In Murnau, after witnessing the 'advanced' developments that Jawlensky had also recently made in his painting, Kandinsky now abruptly began to 'let himself go'. Thinking 'little of houses and trees' he described how he began, as is visible in this work, to apply 'coloured stripes and spots', making them 'sing out as strongly as I could' (Wassily Kandinsky, quoted in F. Whitford, Kandinsky, London, 1967, p. 31).
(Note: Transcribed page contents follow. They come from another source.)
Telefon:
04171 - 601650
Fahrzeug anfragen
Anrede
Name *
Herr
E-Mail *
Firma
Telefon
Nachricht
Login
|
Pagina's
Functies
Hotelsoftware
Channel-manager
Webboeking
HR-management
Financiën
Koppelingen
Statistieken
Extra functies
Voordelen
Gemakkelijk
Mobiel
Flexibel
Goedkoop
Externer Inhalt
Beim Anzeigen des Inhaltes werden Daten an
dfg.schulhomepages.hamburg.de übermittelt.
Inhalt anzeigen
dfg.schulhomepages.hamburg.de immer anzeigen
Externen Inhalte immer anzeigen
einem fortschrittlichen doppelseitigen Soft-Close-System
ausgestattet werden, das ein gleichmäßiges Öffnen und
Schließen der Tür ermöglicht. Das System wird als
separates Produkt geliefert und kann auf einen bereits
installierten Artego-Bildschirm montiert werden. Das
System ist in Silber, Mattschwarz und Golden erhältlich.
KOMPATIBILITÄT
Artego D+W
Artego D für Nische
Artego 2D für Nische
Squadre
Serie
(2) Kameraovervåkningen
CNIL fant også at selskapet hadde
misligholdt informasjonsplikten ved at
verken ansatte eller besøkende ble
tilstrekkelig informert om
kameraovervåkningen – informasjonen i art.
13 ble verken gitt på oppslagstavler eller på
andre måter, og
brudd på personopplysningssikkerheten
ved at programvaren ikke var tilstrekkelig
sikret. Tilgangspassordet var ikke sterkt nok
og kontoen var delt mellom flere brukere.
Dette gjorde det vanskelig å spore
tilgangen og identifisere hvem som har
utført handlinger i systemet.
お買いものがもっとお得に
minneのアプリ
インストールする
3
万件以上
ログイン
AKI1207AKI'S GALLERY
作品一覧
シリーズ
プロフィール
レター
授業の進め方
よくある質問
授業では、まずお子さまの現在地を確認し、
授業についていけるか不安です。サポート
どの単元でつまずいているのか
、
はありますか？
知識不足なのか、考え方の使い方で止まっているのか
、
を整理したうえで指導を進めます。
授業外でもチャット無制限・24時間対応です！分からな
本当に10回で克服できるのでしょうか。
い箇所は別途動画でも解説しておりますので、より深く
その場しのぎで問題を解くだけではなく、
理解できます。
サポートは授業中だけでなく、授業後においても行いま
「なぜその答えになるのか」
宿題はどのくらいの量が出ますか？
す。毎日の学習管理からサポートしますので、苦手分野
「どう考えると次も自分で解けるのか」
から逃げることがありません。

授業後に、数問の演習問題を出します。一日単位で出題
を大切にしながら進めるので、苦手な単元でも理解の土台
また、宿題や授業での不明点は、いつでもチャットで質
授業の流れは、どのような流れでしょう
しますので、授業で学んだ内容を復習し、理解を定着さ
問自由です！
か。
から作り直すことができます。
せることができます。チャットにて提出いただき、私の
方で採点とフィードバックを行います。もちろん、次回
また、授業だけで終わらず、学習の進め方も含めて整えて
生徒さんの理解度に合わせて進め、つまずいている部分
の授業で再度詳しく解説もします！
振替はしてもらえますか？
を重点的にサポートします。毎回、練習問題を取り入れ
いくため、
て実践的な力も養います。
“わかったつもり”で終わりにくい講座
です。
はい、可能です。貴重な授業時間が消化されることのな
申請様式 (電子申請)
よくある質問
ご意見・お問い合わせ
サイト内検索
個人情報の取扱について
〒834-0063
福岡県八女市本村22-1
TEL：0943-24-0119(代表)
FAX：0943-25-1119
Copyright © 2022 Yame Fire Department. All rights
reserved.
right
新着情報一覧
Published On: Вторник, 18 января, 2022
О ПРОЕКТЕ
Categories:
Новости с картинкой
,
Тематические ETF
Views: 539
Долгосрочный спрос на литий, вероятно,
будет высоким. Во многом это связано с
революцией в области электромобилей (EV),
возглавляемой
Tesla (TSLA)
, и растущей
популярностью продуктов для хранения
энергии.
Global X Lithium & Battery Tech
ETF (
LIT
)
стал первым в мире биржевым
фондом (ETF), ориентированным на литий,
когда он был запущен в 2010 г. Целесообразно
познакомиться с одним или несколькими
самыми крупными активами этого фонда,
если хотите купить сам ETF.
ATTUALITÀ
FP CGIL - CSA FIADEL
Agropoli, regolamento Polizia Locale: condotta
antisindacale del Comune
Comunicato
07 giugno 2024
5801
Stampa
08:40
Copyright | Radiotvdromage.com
Combining his belief in the spiritual 'sound' or resonance of colour with the boldness, intensity and simplicity of Russian folk art and, indeed, the still extant folk tradition of hinterglasmalerei or glass-painting which he had also recently discovered in Murnau, Kandinsky's paintings grew quickly to depict more than external appearances and to evoke a sense of an innate and holistic spiritual dimension binding the material world together. Colour, liberated from its descriptive function and used in a pure, intuitive and autonomous sequence of near rectangular brushstrokes, began to imbue his paintings with an emotive power and an autonomous abstract energy independent of their subject. Painting became an expression of what Kandinsky described in the introduction to his first exhibition of paintings with the Neue Künstler Vereinigung (The Association of New Artists) in 1909, as 'the reciprocal permeation [of the artist's] inner world' as stimulated by the 'impressions' the artist 'receives from the world of external appearances' (Wassily Kandinsky quoted in P. Vergo and K.Lindsay, eds., op cit, p.53).
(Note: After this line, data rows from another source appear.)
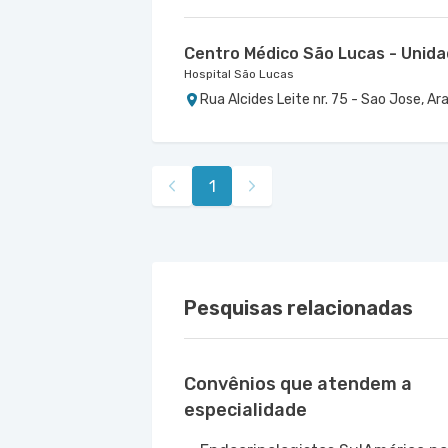
Centro Médico São Lucas - Unida
Hospital São Lucas
Rua Alcides Leite nr. 75 - Sao Jose, Ar
1
Pesquisas relacionadas
Convênios que atendem a
especialidade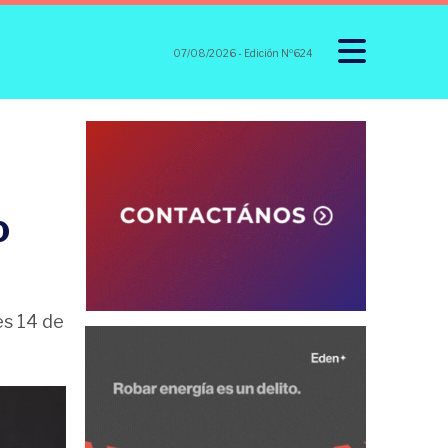
07/08/2026
- Edición Nº624
o
es 14 de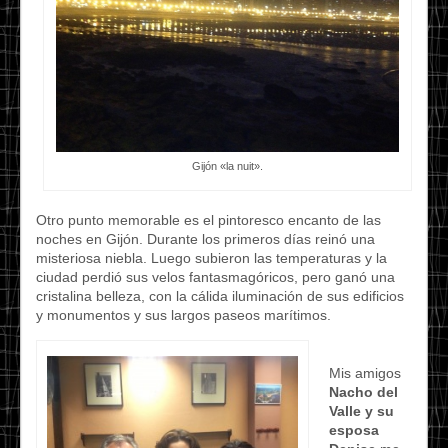
Gijón «la nuit».
Otro punto memorable es el pintoresco encanto de las
noches en Gijón. Durante los primeros días reinó una
misteriosa niebla. Luego subieron las temperaturas y la
ciudad perdió sus velos fantasmagóricos, pero ganó una
cristalina belleza, con la cálida iluminación de sus edificios
y monumentos y sus largos paseos marítimos.
Mis amigos
Nacho del
Valle y su
esposa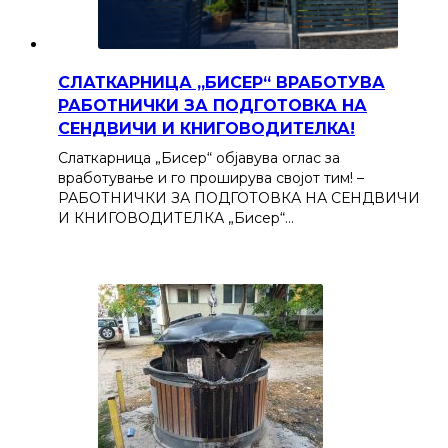
СЛАТКАРНИЦА „БИСЕР“ ВРАБОТУВА
РАБОТНИЧКИ ЗА ПОДГОТОВКА НА
СЕНДВИЧИ И КНИГОВОДИТЕЛКА!
Слаткарница „Бисер“ објавува оглас за
вработување и го проширува својот тим! –
РАБОТНИЧКИ ЗА ПОДГОТОВКА НА СЕНДВИЧИ
И КНИГОВОДИТЕЛКА „Бисер“…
Murnau. is a work still firmly rooted in the world of external appearance, but one which also seems to be hovering on the edge of abstraction. Self-evidently a pictorial creation of impressions rendered as improvised brushmarks of heightened colour, the dazzling and variegated patterns that they establish define the village landscape while at the same time hovering on the surface of the painting as if only momentarily conveying this vista before disassembling into another non-representational world of their own.